I’ve been to two wonderful Cheshire gardens this week and taken lots of photographs as you can imagine. I was accompanied to each garden with a different man (!), both also armed with cameras and reached some interesting conclusions that are summed up by the sculpture above.
- Two photographers looking at exactly the same subject or scene will see it very differently, will be stirred by different emotions and take very different photographs.
My first garden visit was to Abbeywood Gardens with fellow garden photographer, Joe Wainwright, whose work I greatly admire and who is a thoroughly nice guy, passionate about what he does and very happy to share his knowledge and experience with like-minded individuals. We met up to try out each others lenses, have a stroll around the gardens and have a spot of lunch.
I don’t find it easy to shoot wide angle shots of gardens, it just isn’t my natural style, but I was trying out Joe’s 24-105mm f/4 lens and always admire his garden vistas, so I thought I’d give it a go.The lens was fabulous, very sharp and it was great to see how it performed against my Tamron 24-70mm f/2.8. I still struggled against my natural instincts to photograph sections of the garden and am not very happy with my wide angle, wide view shots. Joe, however, I’m sure will have shot some lovely vistas, as this really is his thing. I’m waiting for his verdict on which lens performed best for him.

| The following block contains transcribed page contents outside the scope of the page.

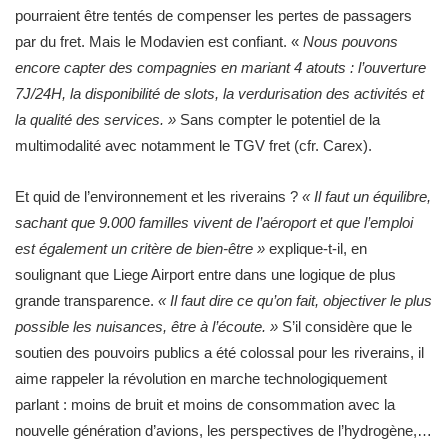
pourraient être tentés de compenser les pertes de passagers
par du fret. Mais le Modavien est confiant. «
Nous pouvons
encore capter des compagnies en mariant 4 atouts : l’ouverture
7J/24H, la disponibilité de slots, la verdurisation des activités et
la qualité des services. »
Sans compter le potentiel de la
multimodalité avec notamment le TGV fret (cfr. Carex).
Et quid de l’environnement et les riverains ?
« Il faut un équilibre,
sachant que 9.000 familles vivent de l’aéroport et que l’emploi
est également un critère de bien-être »
explique-t-il, en
soulignant que Liege Airport entre dans une logique de plus
grande transparence.
« Il faut dire ce qu’on fait, objectiver le plus
possible les nuisances, être à l’écoute. »
S’il considère que le
soutien des pouvoirs publics a été colossal pour les riverains, il
aime rappeler la révolution en marche technologiquement
parlant : moins de bruit et moins de consommation avec la
nouvelle génération d’avions, les perspectives de l’hydrogène,…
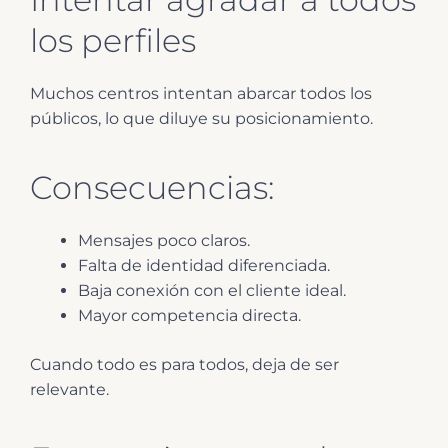
los perfiles
Muchos centros intentan abarcar todos los
públicos, lo que diluye su posicionamiento.
Consecuencias:
Mensajes poco claros.
Falta de identidad diferenciada.
Baja conexión con el cliente ideal.
Mayor competencia directa.
Cuando todo es para todos, deja de ser
relevante.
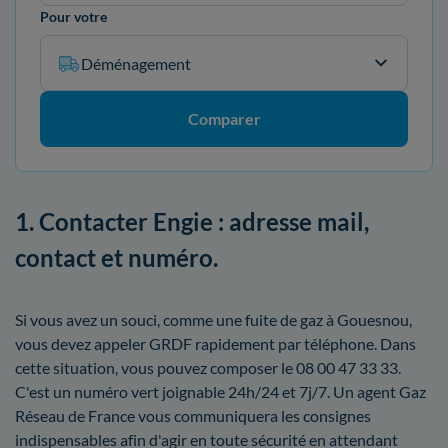
Pour votre
Déménagement
Comparer
1. Contacter Engie : adresse mail,
contact et numéro.
Si vous avez un souci, comme une fuite de gaz à Gouesnou,
vous devez appeler GRDF rapidement par téléphone. Dans
cette situation, vous pouvez composer le 08 00 47 33 33.
C'est un numéro vert joignable 24h/24 et 7j/7. Un agent Gaz
Réseau de France vous communiquera les consignes
indispensables afin d'agir en toute sécurité en attendant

Abbeywood is well worth a visit by the way, beautiful formal gardens with exceptional planting and a new meadow area, which, although good now, is likely to be at its best in a month or so. I’d also pop in just for lunch in the restaurant and enjoy the views through the conservatory windows across the gardens.
Today’s visit was a real treat, to the privately owned Cogshall Grange, open for for the first time through the NGS. By the amount of cars I think the majority of the gardening fraternity in the North West had it in their diaries, as it was designed by an internationally renowned garden designer (Tom Stuart-Smith).

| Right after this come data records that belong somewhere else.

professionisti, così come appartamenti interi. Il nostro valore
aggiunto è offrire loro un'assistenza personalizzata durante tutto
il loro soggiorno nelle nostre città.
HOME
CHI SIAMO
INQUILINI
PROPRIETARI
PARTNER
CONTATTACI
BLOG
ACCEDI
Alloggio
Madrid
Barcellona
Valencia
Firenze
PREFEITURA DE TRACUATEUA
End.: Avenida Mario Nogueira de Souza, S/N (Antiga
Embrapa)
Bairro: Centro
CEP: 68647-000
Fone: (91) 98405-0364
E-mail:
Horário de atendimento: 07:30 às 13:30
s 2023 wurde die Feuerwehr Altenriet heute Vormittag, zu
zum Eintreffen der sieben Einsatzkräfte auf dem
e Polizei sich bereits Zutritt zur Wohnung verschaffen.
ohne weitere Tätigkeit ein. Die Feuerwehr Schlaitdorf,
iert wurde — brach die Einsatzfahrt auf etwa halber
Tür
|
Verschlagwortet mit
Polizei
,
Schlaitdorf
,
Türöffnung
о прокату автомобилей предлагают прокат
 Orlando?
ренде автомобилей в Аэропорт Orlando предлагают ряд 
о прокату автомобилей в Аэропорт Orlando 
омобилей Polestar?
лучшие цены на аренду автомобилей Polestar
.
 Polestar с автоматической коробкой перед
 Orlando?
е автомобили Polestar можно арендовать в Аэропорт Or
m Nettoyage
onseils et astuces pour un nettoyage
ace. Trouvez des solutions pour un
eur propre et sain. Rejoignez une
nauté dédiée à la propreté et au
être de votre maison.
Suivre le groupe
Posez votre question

It was a real treat and easily one of the most stunning gardens I’ve ever been to, successfully combining modern design and planting with the historic buildings and landscape. If you ever get chance to go I would urge you to do so.
My companion today was Nic with his trustee Samsung NX1000 and 16mm wide angle lens. His shots are totally different to mine (I loved a couple but don’t tell him!), we saw and liked completely different aspects of this very photogenic garden.

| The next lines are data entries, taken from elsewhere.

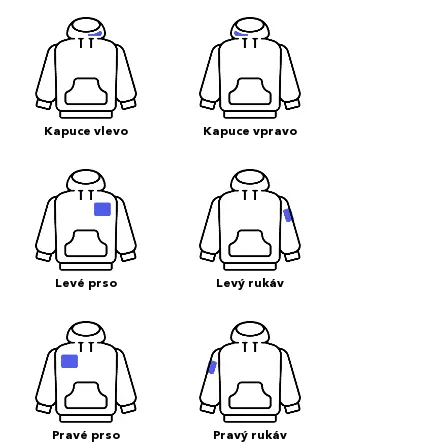
Kapuce vlevo
Kapuce vpravo
Levé prso
Levý rukáv
Pravé prso
Pravý rukáv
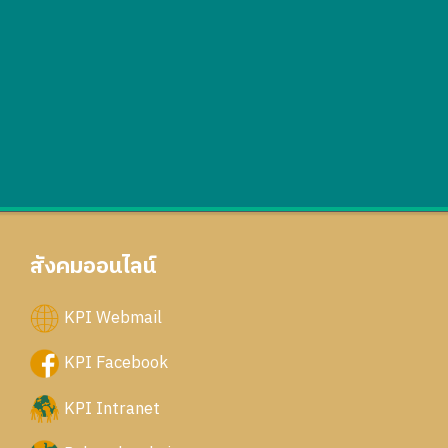
สังคมออนไลน์
KPI Webmail
KPI Facebook
KPI Intranet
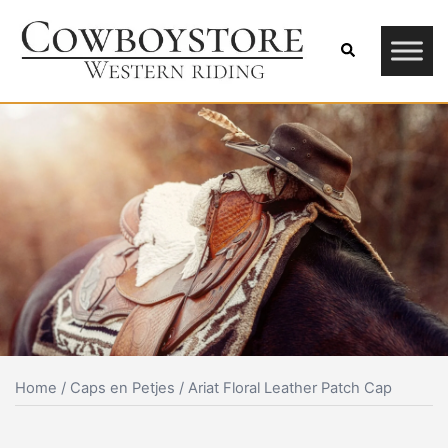
Skip
to
Search
content
Home
/
Caps en Petjes
/ Ariat Floral Leather Patch Cap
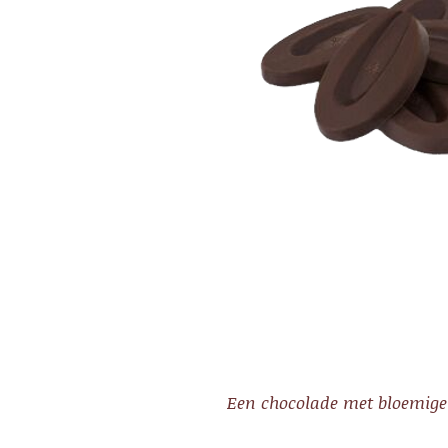
Een chocolade met bloemige 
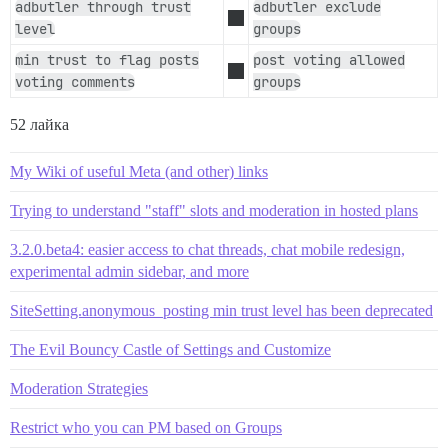
adbutler through trust
adbutler exclude
level
groups
min trust to flag posts
post voting allowed
voting comments
groups
52 лайка
My Wiki of useful Meta (and other) links
Trying to understand "staff" slots and moderation in hosted plans
3.2.0.beta4: easier access to chat threads, chat mobile redesign,
experimental admin sidebar, and more
SiteSetting.anonymous_posting min trust level has been deprecated
The Evil Bouncy Castle of Settings and Customize
Moderation Strategies
Restrict who you can PM based on Groups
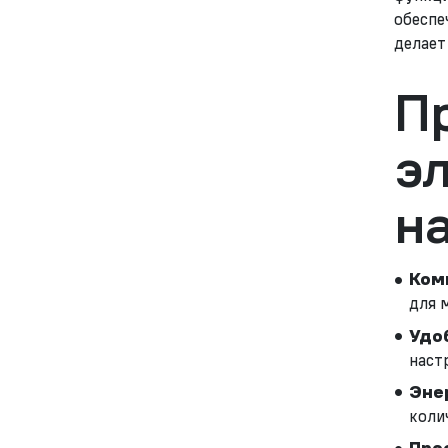
обеспе
делает
П
э
н
Ком
для 
Удо
наст
Эне
коли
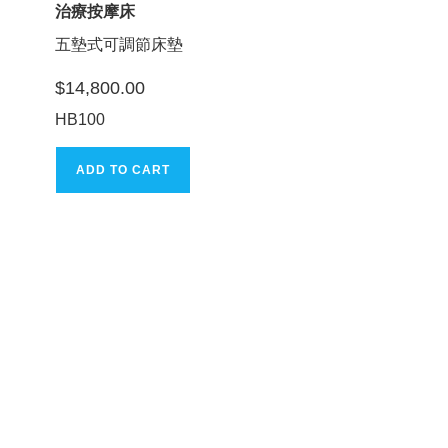
治療按摩床
五墊式可調節床墊
$
14,800.00
HB100
ADD TO CART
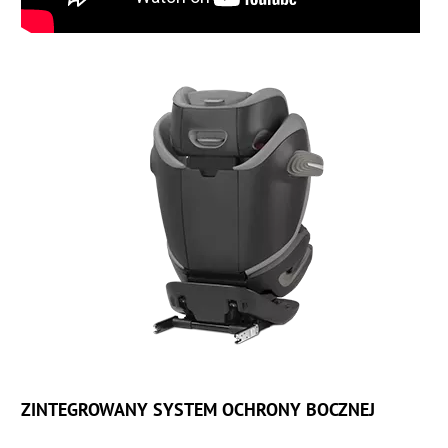
ZINTEGROWANY SYSTEM OCHRONY BOCZNEJ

I didn’t go overboard with photographs as it was incredibly busy and very difficult to get shots without people in them. One thing I would have loved to have the chance to linger over were the grasses, a strong theme in the garden. Their movement in the breeze was glorious in the sunlight – very hard to capture and freeze. Tripods and commercial photography were not allowed, which was fine with me as I was there purely to indulge my favourite hobby in perfect surroundings.
This is my forte – plant portraits. I love combining these with smaller vistas of gardens, when added together they give you a sense of the place.
I fell in love with a sculpture at the garden today and if money were no object I would commission this for our front garden – a contemporary (bronze?) bench with a figure at either end, each looking in a different direction. Some might see it as a bit melancholy, two figures isolated from one another, but I saw in it two people who sit peacefully in each other’s company, but who have independent views.
The other conclusion I reached from this week’s visits is that I prefer to photograph alone. I want to enter “the zone” on my own, lose myself and not have to worry about what anyone else is doing. That’s not to say that I want to go along to gardens solo, but just ask that I’m allowed to head off alone for at least some of the time, with a rendez-vous in the tea room to compare notes and shots.